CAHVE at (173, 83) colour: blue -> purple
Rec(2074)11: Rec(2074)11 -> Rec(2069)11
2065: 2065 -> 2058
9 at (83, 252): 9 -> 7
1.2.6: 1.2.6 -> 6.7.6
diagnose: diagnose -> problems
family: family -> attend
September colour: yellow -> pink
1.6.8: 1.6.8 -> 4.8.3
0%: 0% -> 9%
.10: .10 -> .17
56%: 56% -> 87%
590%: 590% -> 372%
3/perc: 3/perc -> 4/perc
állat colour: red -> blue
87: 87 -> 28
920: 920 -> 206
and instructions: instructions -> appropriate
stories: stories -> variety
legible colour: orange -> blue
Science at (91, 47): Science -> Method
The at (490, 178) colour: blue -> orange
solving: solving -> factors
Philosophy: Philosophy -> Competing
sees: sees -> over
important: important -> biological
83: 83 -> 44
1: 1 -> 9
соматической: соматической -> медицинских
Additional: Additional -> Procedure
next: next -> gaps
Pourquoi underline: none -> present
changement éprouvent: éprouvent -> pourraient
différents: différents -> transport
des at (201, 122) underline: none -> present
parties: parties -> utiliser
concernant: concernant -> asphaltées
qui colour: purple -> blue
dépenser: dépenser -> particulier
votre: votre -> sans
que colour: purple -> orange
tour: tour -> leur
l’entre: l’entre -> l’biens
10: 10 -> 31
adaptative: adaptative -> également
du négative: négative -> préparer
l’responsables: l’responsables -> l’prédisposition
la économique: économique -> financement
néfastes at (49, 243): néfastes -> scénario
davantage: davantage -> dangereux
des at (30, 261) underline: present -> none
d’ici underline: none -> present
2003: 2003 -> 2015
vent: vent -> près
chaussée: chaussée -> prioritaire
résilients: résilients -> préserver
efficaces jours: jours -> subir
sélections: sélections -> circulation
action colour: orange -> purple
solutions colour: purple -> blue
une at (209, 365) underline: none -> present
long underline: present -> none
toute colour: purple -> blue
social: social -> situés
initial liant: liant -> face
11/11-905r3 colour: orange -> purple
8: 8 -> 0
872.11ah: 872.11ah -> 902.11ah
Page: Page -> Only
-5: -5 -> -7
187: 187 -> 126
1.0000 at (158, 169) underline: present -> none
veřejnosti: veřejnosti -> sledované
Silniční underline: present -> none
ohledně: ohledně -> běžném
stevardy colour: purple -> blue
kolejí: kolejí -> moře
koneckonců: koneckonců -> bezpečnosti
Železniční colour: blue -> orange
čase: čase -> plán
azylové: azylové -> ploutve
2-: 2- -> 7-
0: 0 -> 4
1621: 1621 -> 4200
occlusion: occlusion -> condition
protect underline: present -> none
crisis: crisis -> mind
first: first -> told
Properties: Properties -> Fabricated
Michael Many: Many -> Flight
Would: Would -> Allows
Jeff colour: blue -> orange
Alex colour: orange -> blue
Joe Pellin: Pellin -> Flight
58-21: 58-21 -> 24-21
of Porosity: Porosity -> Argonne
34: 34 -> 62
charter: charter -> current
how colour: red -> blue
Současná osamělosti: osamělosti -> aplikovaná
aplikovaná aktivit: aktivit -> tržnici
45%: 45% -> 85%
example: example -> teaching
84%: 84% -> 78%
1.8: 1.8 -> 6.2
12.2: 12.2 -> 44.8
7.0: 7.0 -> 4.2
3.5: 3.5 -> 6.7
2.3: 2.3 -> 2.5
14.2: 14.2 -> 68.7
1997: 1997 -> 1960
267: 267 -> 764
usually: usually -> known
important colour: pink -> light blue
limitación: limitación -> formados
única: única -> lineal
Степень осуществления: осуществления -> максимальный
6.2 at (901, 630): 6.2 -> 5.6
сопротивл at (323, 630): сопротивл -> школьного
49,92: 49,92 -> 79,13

-----

(Instructions for the task) Arrange every line from the entries above as a single numbered list, leaving out any blank lines.

(Exercise answer)
1. CAHVE at (173, 83) colour: blue -> purple
2. Rec(2074)11: Rec(2074)11 -> Rec(2069)11
3. 2065: 2065 -> 2058
4. 9 at (83, 252): 9 -> 7
5. 1.2.6: 1.2.6 -> 6.7.6
6. diagnose: diagnose -> problems
7. family: family -> attend
8. September colour: yellow -> pink
9. 1.6.8: 1.6.8 -> 4.8.3
10. 0%: 0% -> 9%
11. .10: .10 -> .17
12. 56%: 56% -> 87%
13. 590%: 590% -> 372%
14. 3/perc: 3/perc -> 4/perc
15. állat colour: red -> blue
16. 87: 87 -> 28
17. 920: 920 -> 206
18. and instructions: instructions -> appropriate
19. stories: stories -> variety
20. legible colour: orange -> blue
21. Science at (91, 47): Science -> Method
22. The at (490, 178) colour: blue -> orange
23. solving: solving -> factors
24. Philosophy: Philosophy -> Competing
25. sees: sees -> over
26. important: important -> biological
27. 83: 83 -> 44
28. 1: 1 -> 9
29. соматической: соматической -> медицинских
30. Additional: Additional -> Procedure
31. next: next -> gaps
32. Pourquoi underline: none -> present
33. changement éprouvent: éprouvent -> pourraient
34. différents: différents -> transport
35. des at (201, 122) underline: none -> present
36. parties: parties -> utiliser
37. concernant: concernant -> asphaltées
38. qui colour: purple -> blue
39. dépenser: dépenser -> particulier
40. votre: votre -> sans
41. que colour: purple -> orange
42. tour: tour -> leur
43. l’entre: l’entre -> l’biens
44. 10: 10 -> 31
45. adaptative: adaptative -> également
46. du négative: négative -> préparer
47. l’responsables: l’responsables -> l’prédisposition
48. la économique: économique -> financement
49. néfastes at (49, 243): néfastes -> scénario
50. davantage: davantage -> dangereux
51. des at (30, 261) underline: present -> none
52. d’ici underline: none -> present
53. 2003: 2003 -> 2015
54. vent: vent -> près
55. chaussée: chaussée -> prioritaire
56. résilients: résilients -> préserver
57. efficaces jours: jours -> subir
58. sélections: sélections -> circulation
59. action colour: orange -> purple
60. solutions colour: purple -> blue
61. une at (209, 365) underline: none -> present
62. long underline: present -> none
63. toute colour: purple -> blue
64. social: social -> situés
65. initial liant: liant -> face
66. 11/11-905r3 colour: orange -> purple
67. 8: 8 -> 0
68. 872.11ah: 872.11ah -> 902.11ah
69. Page: Page -> Only
70. -5: -5 -> -7
71. 187: 187 -> 126
72. 1.0000 at (158, 169) underline: present -> none
73. veřejnosti: veřejnosti -> sledované
74. Silniční underline: present -> none
75. ohledně: ohledně -> běžném
76. stevardy colour: purple -> blue
77. kolejí: kolejí -> moře
78. koneckonců: koneckonců -> bezpečnosti
79. Železniční colour: blue -> orange
80. čase: čase -> plán
81. azylové: azylové -> ploutve
82. 2-: 2- -> 7-
83. 0: 0 -> 4
84. 1621: 1621 -> 4200
85. occlusion: occlusion -> condition
86. protect underline: present -> none
87. crisis: crisis -> mind
88. first: first -> told
89. Properties: Properties -> Fabricated
90. Michael Many: Many -> Flight
91. Would: Would -> Allows
92. Jeff colour: blue -> orange
93. Alex colour: orange -> blue
94. Joe Pellin: Pellin -> Flight
95. 58-21: 58-21 -> 24-21
96. of Porosity: Porosity -> Argonne
97. 34: 34 -> 62
98. charter: charter -> current
99. how colour: red -> blue
100. Současná osamělosti: osamělosti -> aplikovaná
101. aplikovaná aktivit: aktivit -> tržnici
102. 45%: 45% -> 85%
103. example: example -> teaching
104. 84%: 84% -> 78%
105. 1.8: 1.8 -> 6.2
106. 12.2: 12.2 -> 44.8
107. 7.0: 7.0 -> 4.2
108. 3.5: 3.5 -> 6.7
109. 2.3: 2.3 -> 2.5
110. 14.2: 14.2 -> 68.7
111. 1997: 1997 -> 1960
112. 267: 267 -> 764
113. usually: usually -> known
114. important colour: pink -> light blue
115. limitación: limitación -> formados
116. única: única -> lineal
117. Степень осуществления: осуществления -> максимальный
118. 6.2 at (901, 630): 6.2 -> 5.6
119. сопротивл at (323, 630): сопротивл -> школьного
120. 49,92: 49,92 -> 79,13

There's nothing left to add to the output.